Kekoa did a traditional prayer to ke akua (the Hawaiian word for God) and used Hawaiian salt, water and a kī leaf to purify and bless the cast and crew. The blessing is always a smart way to start any season, as it chases away any negative mana (spirit) and sets the basis for a pono (goodness, correct or proper) season.

Dusty even seemed to get involved in the ceremony, as she stayed near O’Loughlin and at some moments followed Kekoa as he blessed the four men and the maile. After the maile was untwined, everyone either moved on to have breakfast or stuck around to visit and catch up with other members of the crew.

After the ceremony, Grace Park arrived and shared a sweet moment with on-screen cousin Daniel Dae Kim. She also looked really relaxed and refreshed and stopped to speak to reporters after talking with other crew members.

I got a chance to talk with Garcia and told him how happy I was he was on “Hawaii Five-0,” since I was a huge fan of his last show, “Alcatraz” (which was written and created in part by current “Five-0” writers Steven Lilien and Bryan Wynbrandt). We spent a few moments talking about the positive fan reaction to him being the show and how much he appreciated the Hawaiian blessing.

Soon everyone started to move toward trailers and onto shuttles, heading to film that day in a nearby Portlock home. I talked with Chun before I left about an email from Robin Freeman Bernstein, daughter of “Hawaii Five-0” creator Leonard Freeman, who wished “the entire cast, crew, and fans, a very successful season.”

I suppose “Hawaii Five-0” really understands tradition as it was set by Leonard Freeman.
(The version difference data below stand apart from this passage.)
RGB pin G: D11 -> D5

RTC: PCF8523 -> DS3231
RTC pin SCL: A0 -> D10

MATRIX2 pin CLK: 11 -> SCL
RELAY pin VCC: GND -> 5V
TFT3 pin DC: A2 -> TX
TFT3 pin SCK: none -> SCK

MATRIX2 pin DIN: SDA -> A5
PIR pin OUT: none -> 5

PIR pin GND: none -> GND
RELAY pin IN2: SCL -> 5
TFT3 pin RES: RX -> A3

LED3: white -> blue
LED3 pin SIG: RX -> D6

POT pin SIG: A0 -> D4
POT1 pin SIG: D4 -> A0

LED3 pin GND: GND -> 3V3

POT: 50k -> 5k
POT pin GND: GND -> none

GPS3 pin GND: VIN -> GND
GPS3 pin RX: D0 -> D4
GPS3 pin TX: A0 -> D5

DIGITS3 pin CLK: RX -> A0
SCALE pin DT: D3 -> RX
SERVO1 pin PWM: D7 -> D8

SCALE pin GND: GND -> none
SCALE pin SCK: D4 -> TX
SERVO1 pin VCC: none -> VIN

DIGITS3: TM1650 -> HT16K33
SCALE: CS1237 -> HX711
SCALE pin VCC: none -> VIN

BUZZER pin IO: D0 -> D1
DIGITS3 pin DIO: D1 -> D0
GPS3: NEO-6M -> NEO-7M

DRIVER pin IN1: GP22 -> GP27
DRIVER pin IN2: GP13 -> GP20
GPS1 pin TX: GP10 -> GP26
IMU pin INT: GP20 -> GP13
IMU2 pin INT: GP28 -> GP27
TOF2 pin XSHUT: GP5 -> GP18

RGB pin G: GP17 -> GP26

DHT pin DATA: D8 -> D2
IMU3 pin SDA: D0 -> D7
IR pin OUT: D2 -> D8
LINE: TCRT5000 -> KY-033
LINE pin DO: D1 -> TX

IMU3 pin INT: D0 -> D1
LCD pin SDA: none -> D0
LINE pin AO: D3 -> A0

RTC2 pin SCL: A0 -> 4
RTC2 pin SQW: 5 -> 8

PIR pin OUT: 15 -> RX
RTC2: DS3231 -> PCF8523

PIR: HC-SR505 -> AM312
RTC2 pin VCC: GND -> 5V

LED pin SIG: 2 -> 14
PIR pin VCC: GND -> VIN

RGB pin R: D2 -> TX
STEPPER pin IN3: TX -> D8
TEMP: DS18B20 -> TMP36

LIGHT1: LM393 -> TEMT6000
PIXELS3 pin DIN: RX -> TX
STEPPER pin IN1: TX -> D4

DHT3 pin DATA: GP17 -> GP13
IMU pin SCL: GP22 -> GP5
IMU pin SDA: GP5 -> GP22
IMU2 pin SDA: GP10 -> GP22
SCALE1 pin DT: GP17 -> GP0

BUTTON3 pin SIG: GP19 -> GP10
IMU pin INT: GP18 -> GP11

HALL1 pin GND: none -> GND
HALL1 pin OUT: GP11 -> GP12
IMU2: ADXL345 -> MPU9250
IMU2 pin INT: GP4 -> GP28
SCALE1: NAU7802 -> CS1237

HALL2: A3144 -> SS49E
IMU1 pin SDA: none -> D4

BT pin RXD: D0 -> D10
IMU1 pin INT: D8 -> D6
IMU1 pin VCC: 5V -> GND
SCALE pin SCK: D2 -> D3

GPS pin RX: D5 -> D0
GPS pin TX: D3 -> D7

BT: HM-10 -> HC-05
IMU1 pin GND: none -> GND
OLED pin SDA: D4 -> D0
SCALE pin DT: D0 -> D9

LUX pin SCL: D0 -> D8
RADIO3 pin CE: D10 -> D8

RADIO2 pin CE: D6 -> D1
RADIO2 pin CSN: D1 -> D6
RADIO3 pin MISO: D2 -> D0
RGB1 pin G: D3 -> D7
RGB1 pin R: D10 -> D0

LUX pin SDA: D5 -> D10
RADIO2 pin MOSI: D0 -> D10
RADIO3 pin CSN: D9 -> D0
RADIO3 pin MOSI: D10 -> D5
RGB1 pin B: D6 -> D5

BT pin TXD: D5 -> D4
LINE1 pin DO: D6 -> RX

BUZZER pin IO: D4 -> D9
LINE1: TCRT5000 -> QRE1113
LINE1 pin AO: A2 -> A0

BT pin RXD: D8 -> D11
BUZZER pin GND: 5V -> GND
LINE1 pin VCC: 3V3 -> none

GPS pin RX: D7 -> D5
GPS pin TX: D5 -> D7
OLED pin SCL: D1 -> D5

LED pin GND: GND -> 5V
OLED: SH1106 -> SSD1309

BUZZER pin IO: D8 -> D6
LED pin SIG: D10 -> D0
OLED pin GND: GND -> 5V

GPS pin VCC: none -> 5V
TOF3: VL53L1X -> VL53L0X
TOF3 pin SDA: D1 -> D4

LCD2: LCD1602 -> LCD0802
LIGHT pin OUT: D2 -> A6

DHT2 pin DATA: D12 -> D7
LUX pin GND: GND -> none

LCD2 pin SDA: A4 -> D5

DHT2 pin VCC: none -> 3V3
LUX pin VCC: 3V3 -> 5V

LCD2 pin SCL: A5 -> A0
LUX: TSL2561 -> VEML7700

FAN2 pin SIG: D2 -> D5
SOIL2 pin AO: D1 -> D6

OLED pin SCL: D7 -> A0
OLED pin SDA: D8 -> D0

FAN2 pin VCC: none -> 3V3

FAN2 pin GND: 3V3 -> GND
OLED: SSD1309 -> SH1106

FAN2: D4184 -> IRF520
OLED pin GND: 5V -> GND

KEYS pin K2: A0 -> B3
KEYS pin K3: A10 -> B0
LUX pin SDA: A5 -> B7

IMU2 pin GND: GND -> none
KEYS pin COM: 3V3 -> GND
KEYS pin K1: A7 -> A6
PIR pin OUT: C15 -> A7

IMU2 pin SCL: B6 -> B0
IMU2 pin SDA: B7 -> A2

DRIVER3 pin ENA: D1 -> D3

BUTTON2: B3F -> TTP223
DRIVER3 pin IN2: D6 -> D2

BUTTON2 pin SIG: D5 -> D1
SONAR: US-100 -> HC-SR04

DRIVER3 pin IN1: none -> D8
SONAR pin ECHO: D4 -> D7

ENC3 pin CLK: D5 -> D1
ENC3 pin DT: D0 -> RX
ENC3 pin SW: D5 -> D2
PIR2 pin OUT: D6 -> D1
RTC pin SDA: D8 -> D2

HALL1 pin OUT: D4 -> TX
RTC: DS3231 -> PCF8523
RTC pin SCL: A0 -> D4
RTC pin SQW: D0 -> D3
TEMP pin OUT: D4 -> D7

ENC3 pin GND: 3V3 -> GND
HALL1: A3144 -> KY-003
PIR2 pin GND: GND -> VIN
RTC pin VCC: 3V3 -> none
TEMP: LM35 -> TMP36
Congratulations to a cast and crew who have really embraced a tradition that seems to matter and helps them start off a new season on a positive note.

REDUX SIDE NOTE

CBS had no news of a possible sixth “Sunset on the Beach,” but the network continues with Friday repeats. Friday’s episode is the action-packed “Ua ʻaihue” (“Stolen”), where Kono and Chin go undercover in some James Bond-style threads to catch an art thief.